*** EXTRACTED RECORDS Section Begins ***
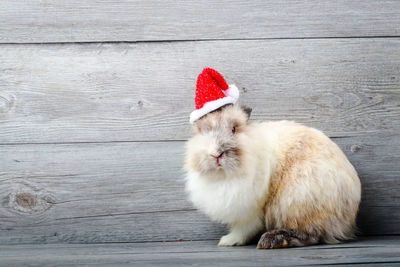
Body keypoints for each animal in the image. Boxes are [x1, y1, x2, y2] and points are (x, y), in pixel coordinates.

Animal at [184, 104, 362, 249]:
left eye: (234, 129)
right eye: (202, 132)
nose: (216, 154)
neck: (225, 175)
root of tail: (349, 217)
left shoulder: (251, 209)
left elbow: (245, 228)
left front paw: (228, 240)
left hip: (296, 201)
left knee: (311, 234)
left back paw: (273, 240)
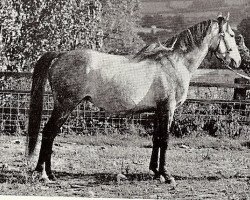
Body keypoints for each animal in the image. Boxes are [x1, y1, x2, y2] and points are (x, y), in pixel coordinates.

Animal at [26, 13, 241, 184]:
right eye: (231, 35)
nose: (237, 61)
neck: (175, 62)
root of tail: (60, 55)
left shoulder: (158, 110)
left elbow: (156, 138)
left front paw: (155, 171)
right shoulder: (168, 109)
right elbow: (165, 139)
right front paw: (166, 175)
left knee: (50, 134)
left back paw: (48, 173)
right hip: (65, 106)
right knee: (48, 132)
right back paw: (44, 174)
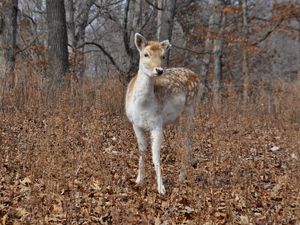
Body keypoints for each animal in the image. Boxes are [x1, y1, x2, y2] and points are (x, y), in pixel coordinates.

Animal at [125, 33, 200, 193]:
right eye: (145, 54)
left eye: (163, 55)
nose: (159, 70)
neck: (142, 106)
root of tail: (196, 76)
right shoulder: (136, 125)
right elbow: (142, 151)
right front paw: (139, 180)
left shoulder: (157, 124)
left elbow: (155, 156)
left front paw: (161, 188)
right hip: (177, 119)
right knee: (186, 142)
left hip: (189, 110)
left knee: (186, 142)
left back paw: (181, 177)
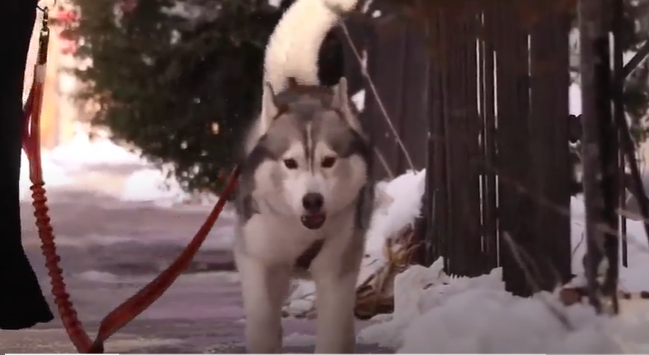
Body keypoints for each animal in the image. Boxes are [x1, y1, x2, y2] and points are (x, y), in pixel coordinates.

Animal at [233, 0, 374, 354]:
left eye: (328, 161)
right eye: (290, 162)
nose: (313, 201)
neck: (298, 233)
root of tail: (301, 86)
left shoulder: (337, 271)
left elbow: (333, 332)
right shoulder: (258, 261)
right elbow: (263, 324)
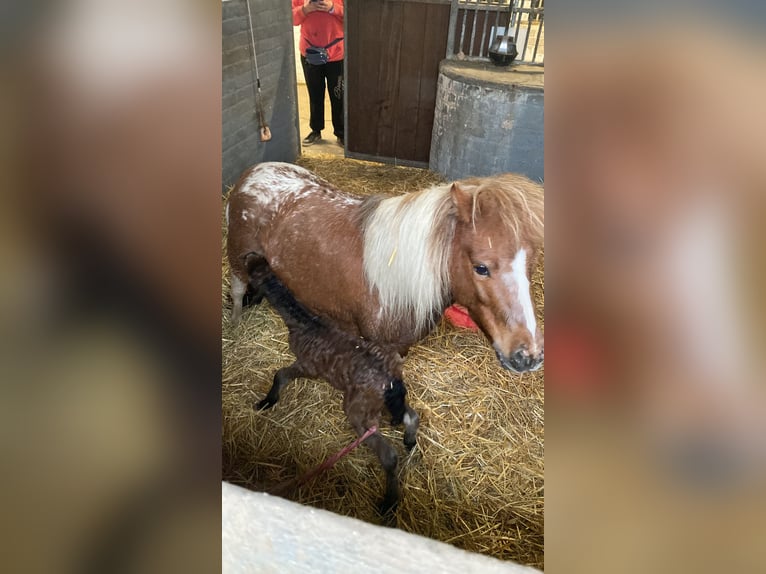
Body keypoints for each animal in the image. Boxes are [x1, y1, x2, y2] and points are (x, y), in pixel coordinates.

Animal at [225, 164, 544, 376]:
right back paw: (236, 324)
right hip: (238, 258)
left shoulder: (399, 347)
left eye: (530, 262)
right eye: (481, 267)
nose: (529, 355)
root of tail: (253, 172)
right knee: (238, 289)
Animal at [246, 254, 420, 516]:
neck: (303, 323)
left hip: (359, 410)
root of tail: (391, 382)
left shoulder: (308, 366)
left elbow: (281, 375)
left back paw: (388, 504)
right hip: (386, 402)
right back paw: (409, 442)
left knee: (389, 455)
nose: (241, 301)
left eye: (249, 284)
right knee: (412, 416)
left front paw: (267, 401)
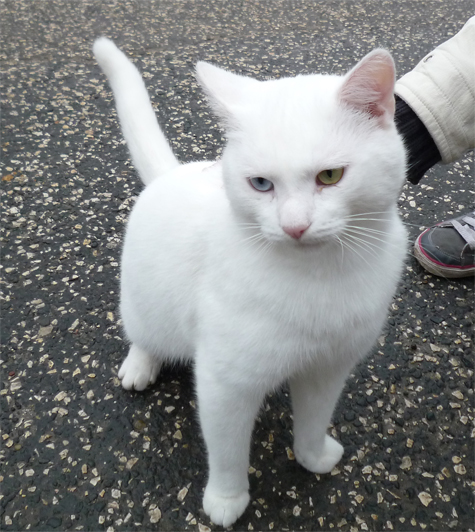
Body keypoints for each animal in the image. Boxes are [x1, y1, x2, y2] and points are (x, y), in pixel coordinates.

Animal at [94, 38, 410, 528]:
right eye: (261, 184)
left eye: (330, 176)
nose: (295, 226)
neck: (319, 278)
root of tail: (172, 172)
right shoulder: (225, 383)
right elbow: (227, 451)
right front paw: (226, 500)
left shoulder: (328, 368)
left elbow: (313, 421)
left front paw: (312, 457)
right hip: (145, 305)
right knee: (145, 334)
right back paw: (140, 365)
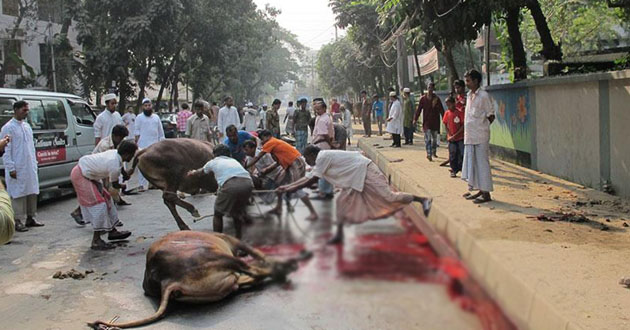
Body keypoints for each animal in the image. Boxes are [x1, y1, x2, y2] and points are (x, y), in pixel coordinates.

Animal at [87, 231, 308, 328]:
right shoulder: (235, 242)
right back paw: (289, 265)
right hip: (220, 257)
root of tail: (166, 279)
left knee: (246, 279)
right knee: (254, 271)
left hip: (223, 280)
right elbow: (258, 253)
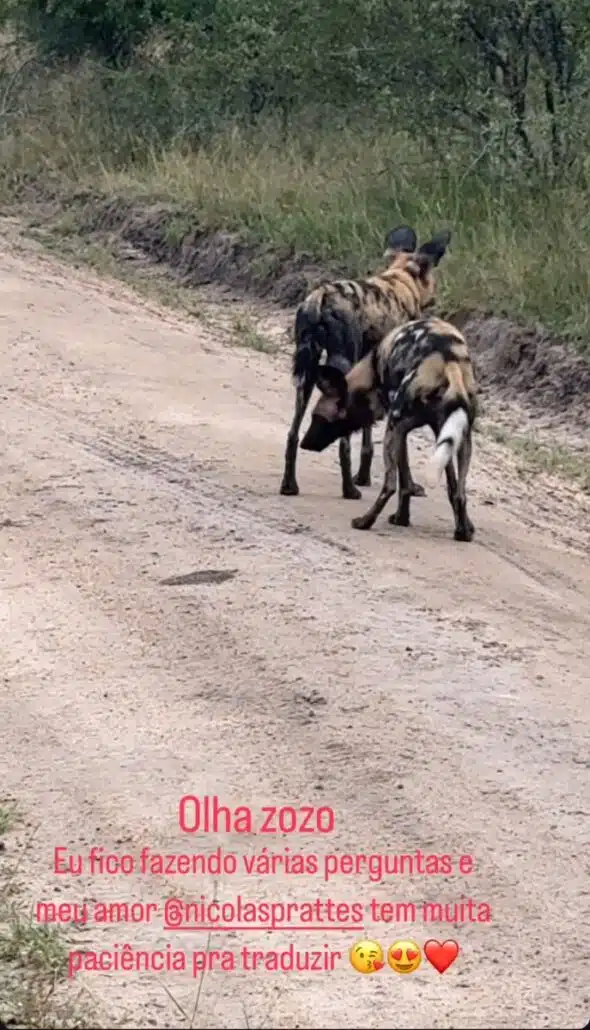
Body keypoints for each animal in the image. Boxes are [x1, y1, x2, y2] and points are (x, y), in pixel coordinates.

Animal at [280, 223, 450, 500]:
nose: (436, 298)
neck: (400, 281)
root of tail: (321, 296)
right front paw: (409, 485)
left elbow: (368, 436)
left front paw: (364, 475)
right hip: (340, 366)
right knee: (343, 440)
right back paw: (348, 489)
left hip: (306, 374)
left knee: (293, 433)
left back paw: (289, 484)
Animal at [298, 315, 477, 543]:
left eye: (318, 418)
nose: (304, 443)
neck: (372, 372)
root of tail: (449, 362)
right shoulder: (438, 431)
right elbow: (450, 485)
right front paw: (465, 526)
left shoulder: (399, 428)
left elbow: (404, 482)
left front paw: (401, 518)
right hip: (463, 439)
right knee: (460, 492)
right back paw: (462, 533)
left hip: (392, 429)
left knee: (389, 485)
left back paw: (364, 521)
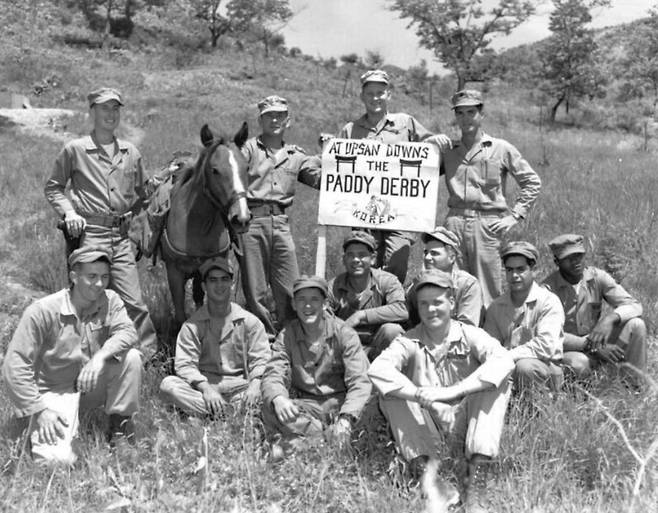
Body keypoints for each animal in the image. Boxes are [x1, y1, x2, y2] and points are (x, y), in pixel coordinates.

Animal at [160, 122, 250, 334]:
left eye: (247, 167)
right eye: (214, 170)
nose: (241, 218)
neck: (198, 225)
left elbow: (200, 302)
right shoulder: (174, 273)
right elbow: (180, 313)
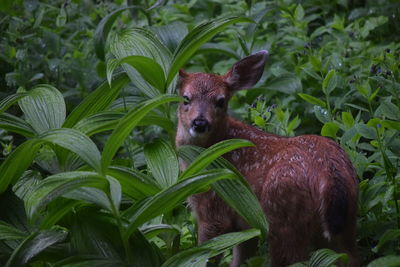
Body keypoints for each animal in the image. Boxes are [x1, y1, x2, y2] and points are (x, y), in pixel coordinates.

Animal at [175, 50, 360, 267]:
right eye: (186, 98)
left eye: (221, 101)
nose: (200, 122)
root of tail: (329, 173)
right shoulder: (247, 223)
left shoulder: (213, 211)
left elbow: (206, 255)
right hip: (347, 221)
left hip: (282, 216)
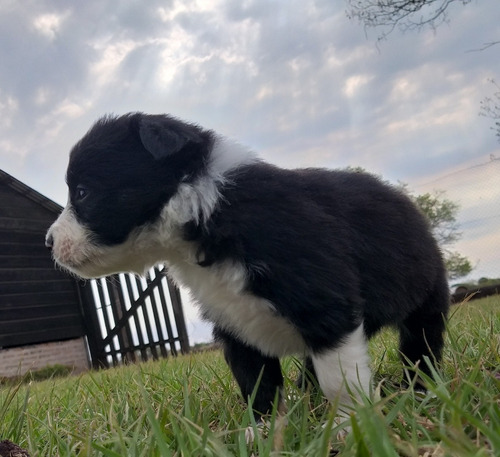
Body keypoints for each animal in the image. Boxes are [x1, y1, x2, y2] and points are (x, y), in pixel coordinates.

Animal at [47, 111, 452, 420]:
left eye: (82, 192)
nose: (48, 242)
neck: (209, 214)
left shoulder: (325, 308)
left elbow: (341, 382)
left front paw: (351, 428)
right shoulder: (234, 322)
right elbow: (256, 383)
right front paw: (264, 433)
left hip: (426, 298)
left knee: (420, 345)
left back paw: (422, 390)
*** EXTRACTED RECORDS Section Ends ***
INSTRUCTIONS TO FOLLOW:
Everything in the records above must be restated verbatim, save for the pictures.

ANSWER TO THE EXERCISE:
Body keypoints for each animal in the image. Boxes are [x1, y1, x2, y2] and points are (x, y), in pixel coordinates.

Animal at [184, 104, 362, 249]:
left eye: (234, 129)
right eye: (202, 132)
nose: (216, 154)
neck: (225, 175)
root of tail: (349, 217)
left shoulder: (251, 209)
left elbow: (245, 228)
left front paw: (228, 240)
left hip: (296, 201)
left knee: (311, 234)
left back paw: (273, 240)
Body keypoints for each animal in the image. Boxes are [x1, y1, x2, y2] and points are (x, y), in pixel coordinates.

Animal at [26, 13, 241, 184]:
right eye: (231, 35)
nose: (237, 61)
neck: (175, 62)
root of tail: (60, 55)
left shoulder: (158, 110)
left elbow: (156, 138)
left front paw: (155, 171)
right shoulder: (168, 109)
right elbow: (165, 139)
right front paw: (166, 175)
left knee: (50, 134)
left back paw: (48, 173)
right hip: (65, 106)
right knee: (48, 132)
right back paw: (44, 174)
Body keypoints for each animal in the image. Boxes are [x1, y1, x2, y2] and points are (x, y), in pixel coordinates.

Animal at [125, 33, 200, 193]:
right eye: (145, 54)
left eye: (163, 55)
nose: (159, 70)
neck: (142, 106)
root of tail: (196, 76)
right shoulder: (136, 125)
right elbow: (142, 151)
right front paw: (139, 180)
left shoulder: (157, 124)
left elbow: (155, 156)
left front paw: (161, 188)
right hip: (177, 119)
right knee: (186, 142)
left hip: (189, 110)
left knee: (186, 142)
left back paw: (181, 177)
Body keypoints for each animal in the image. Boxes are [x1, y1, x2, y2] and points are (x, y), in pixel coordinates.

Animal at [233, 0, 374, 354]:
left eye: (328, 161)
right eye: (290, 162)
nose: (313, 201)
neck: (298, 233)
root of tail: (301, 86)
left shoulder: (337, 271)
left elbow: (333, 332)
right shoulder: (258, 261)
right elbow: (263, 324)
Body keypoints for each animal in the image. Boxes are [x1, y1, x2, y2] and points are (x, y), in pixel coordinates.

Animal at [225, 164, 544, 376]:
right back paw: (236, 324)
right hip: (238, 258)
left shoulder: (399, 347)
left eye: (530, 262)
right eye: (481, 267)
nose: (529, 355)
root of tail: (253, 172)
right knee: (238, 289)
Animal at [246, 254, 420, 516]:
neck: (303, 323)
left hip: (359, 410)
root of tail: (391, 382)
left shoulder: (308, 366)
left elbow: (281, 375)
left back paw: (388, 504)
right hip: (386, 402)
right back paw: (409, 442)
left knee: (389, 455)
nose: (241, 301)
left eye: (249, 284)
right knee: (412, 416)
left front paw: (267, 401)
Body keypoints for each animal in the image. Boxes are [x1, y1, x2, y2] and points are (x, y), in pixel coordinates.

Animal at [94, 38, 410, 528]:
right eye: (261, 184)
left eye: (330, 176)
nose: (295, 226)
neck: (319, 278)
root of tail: (172, 172)
right shoulder: (225, 383)
right elbow: (227, 451)
right front paw: (226, 500)
left shoulder: (328, 368)
left elbow: (313, 421)
left front paw: (312, 457)
right hip: (145, 305)
right knee: (145, 334)
right back paw: (140, 365)
Body keypoints for each animal in the image. Boxes are [x1, y1, x2, y2] and points are (x, y), in pixel coordinates.

Animal at [87, 231, 308, 328]:
right shoulder: (235, 242)
right back paw: (289, 265)
right hip: (220, 257)
root of tail: (166, 279)
left knee: (246, 279)
right knee: (254, 271)
left hip: (223, 280)
right elbow: (258, 253)
Body keypoints for each animal in the image. Boxes are [x1, y1, x2, y2] and points are (x, y), in pixel coordinates.

Animal at [280, 223, 450, 500]:
nose: (436, 298)
neck: (400, 281)
root of tail: (321, 296)
right front paw: (409, 485)
left elbow: (368, 436)
left front paw: (364, 475)
right hip: (340, 366)
right knee: (343, 440)
right back paw: (348, 489)
left hip: (306, 374)
left knee: (293, 433)
left back paw: (289, 484)
Animal at [298, 315, 477, 543]:
left eye: (318, 418)
nose: (304, 443)
neck: (372, 372)
root of tail: (449, 362)
right shoulder: (438, 431)
right elbow: (450, 485)
right front paw: (465, 526)
left shoulder: (399, 428)
left elbow: (404, 482)
left front paw: (401, 518)
right hip: (463, 439)
right knee: (460, 492)
right back paw: (462, 533)
left hip: (392, 429)
left knee: (389, 485)
left back paw: (364, 521)
Body keypoints for each animal in the image. Boxes are [x1, y1, x2, y2] and points are (x, y), in pixel coordinates.

Animal at [160, 122, 250, 334]:
left eye: (247, 167)
right eye: (214, 170)
nose: (241, 218)
neck: (198, 225)
left elbow: (200, 302)
right shoulder: (174, 273)
right elbow: (180, 313)
Body keypoints for each animal in the image. Boxes are [x1, y1, x2, y2] and points are (x, y), in pixel coordinates.

Animal at [175, 50, 360, 267]:
right eye: (186, 98)
left eye: (221, 101)
nose: (200, 122)
root of tail: (329, 173)
right shoulder: (247, 223)
left shoulder: (213, 211)
left elbow: (206, 255)
right hip: (347, 221)
left hip: (282, 216)
Body keypoints for each animal in the image. Boxes are [x1, y1, x2, y2] and points are (x, y), in pixel coordinates.

Animal at [47, 111, 452, 420]:
left eye: (82, 192)
nose: (48, 242)
neck: (209, 214)
left shoulder: (325, 308)
left elbow: (341, 382)
left front paw: (351, 428)
right shoulder: (234, 322)
right elbow: (256, 383)
right front paw: (264, 433)
left hip: (426, 298)
left knee: (420, 345)
left back paw: (422, 390)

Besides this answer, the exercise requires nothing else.